Por fim, somada a essas duas estratégias, temos também a redução de substrato para o patógeno. Para o fungo se desenvolver, ele precisa colonizar os tecidos da planta e absorver nutrientes, como nitrogênio, aminoácidos e até os próprios açúcares livres do tecido. Sendo assim, quando tornamos a assimilação de nitrogênio mais eficiente e favorecemos o metabolismo de carboidratos na planta, reduzimos o acesso a esses “alimentos” pelo patógeno, comprometendo o seu desenvolvimento.
Indutores de resistência
Além da nutrição, também é possível explorar os chamados indutores de resistência. Esses produtos contêm moléculas que são reconhecidas pelas plantas e que as deixam em estado de alerta para futuras infecções de patógenos.
De maneira simples, seria como se a planta fosse avisada que ela pode ser atacada a qualquer momento. E o efeito disso que observamos na planta é uma resposta bem mais rápida e intensa contra o doença, ou seja, os seus mecanismos de defesa são maximizados.
Além disso, um outro benefício dos indutores é que eles são compatíveis com os fungicidas dentro de um manejo integrado. Enquanto um atua sobre o patógeno, o outro atua sobre a planta, gerando sinergia no controle da doença e, consequentemente, incremento em produtividade. É muito importante ressaltar que, por atuar sobre a planta, os indutores não selecionam populações resistentes de fungos, o que ajuda na preservação da eficácia dos defensivos por mais tempo.
Por fim, levando em consideração que o sistema de defesa das plantas funciona célula a célula, o tratamento com o indutor faz com que todas as partes do vegetal fiquem naquele estado de alerta que já citamos, inclusive o terço inferior, que é onde está nossa maior dificuldade de proteger atualmente.
Conclusão
Então, para concluirmos todo este raciocínio, fica a pergunta: como o foco na planta nos ajuda no manejo fitossanitário?
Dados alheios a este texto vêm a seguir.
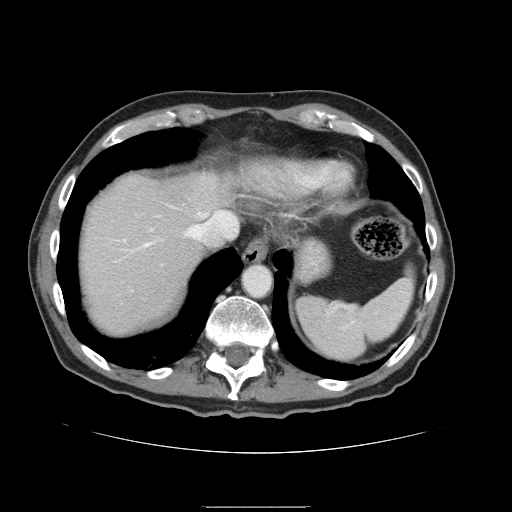
Contrast-enhanced abdominal CT, one axial slice. Slice 129 of 168 in the series (ordered by position). 120 kVp. Intravenous contrast given. Soft-tissue window (W 400 / L 40 HU). 512 × 512 image matrix, field of view 386 × 386 mm. Case-level facts recorded for this patient, not image findings: patient: male, age 59 years at operation; diagnosis: colorectal cancer liver metastases, imaged before liver resection; multiple liver metastases: no; largest metastasis: 14.5 cm.
Structures marked on this image (expert manual segmentation):
- hepatic veins: bounding box [x1, y1, x2, y2] px = [143, 212, 234, 248]
- liver: [78, 170, 237, 337]
- planned liver remnant (the part of the liver to remain after resection): [78, 170, 234, 337]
Primeiramente, as barreiras físicas que as plantas possuem são mecanismos que vão reduzir a entrada do patógeno.
Um segundo ponto é que, além de reduzirmos essa entrada, os compostos fenólicos e as enzimas de defesa da planta agem sobre os patógenos que já estão dentro do tecido, inibindo o seu crescimento e, portanto, diminuindo o tamanho das lesões nas folhas.
Somado a esses mecanismos de defesa, a redução da disponibilidade de nutrientes para os patógenos prejudica a sua reprodução, o que consequentemente nos leva ao último ponto, que é uma menor disseminação da doença dentro da lavoura. Ou seja, quanto menor o número de esporos produzidos pelo patógeno, menor será a disseminação dos mesmos para as plantas vizinhas.
E, assim, podemos interferir nas diversas fases do desenvolvimento da doença através dos mecanismos de defesa naturais das plantas.
Portanto, utilizar mais de uma ferramenta no manejo das doenças no campo é essencial para aumentar o nível de controle e, consequentemente, a produtividade e rentabilidade do produtor.